Manifold learning~(ML) aims to find low-dimensional embedding from high-dimensional data. Previous works focus on handcraft or easy datasets with simple and ideal scenarios; however, we find they perform poorly on real-world datasets with under-sampling data. Generally, ML methods primarily model data structure and subsequently process a low-dimensional embedding, where the poor local connectivity of under-sampling data in the former step and inappropriate optimization objectives in the later step will lead to \emph{structural distortion} and \emph{underconstrained embedding}. To solve this problem, we propose Deep Local-flatness Manifold Embedding (DLME), a novel ML framework to obtain reliable manifold embedding by reducing distortion.
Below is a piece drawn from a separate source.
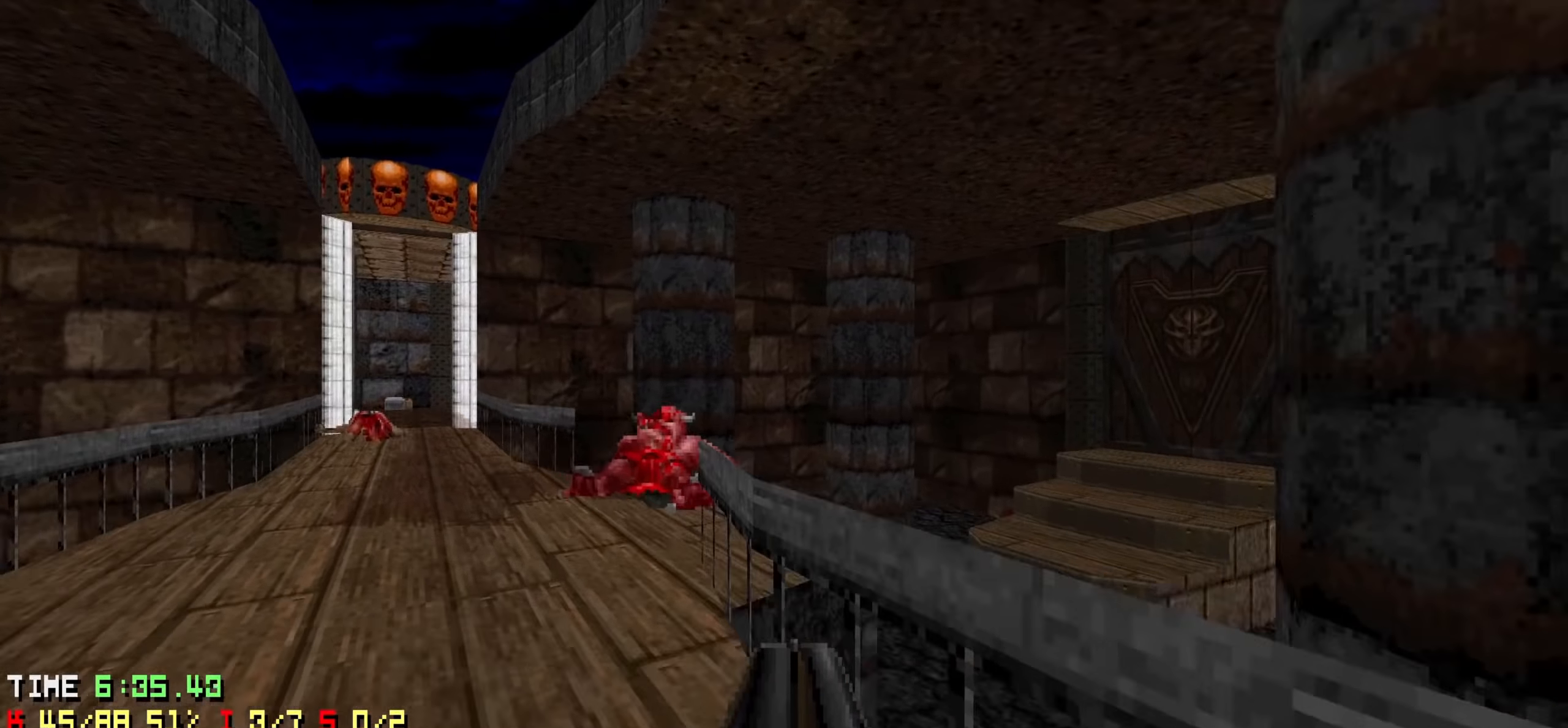
{"keys": [], "events": [[133, "a", "down"], [133, "w", "down"], [233, "a", "up"], [233, "w", "up"], [317, "a", "down"], [467, "a", "up"]]}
Our proposed DLME constructs semantic manifolds by data augmentation and overcomes \emph{structural distortion} problems with the help of its smooth framework. To overcome \emph{underconstrained embedding}, we design a specific loss for DLME and mathematically demonstrate that it leads to a more suitable embedding based on our proposed Local Flatness Assumption. In the experiments, by showing the effectiveness of DLME on downstream classification, clustering, and visualization tasks with three types of datasets (toy, biological, and image), our experimental results show that DLME outperforms SOTA ML \& contrastive learning (CL) methods.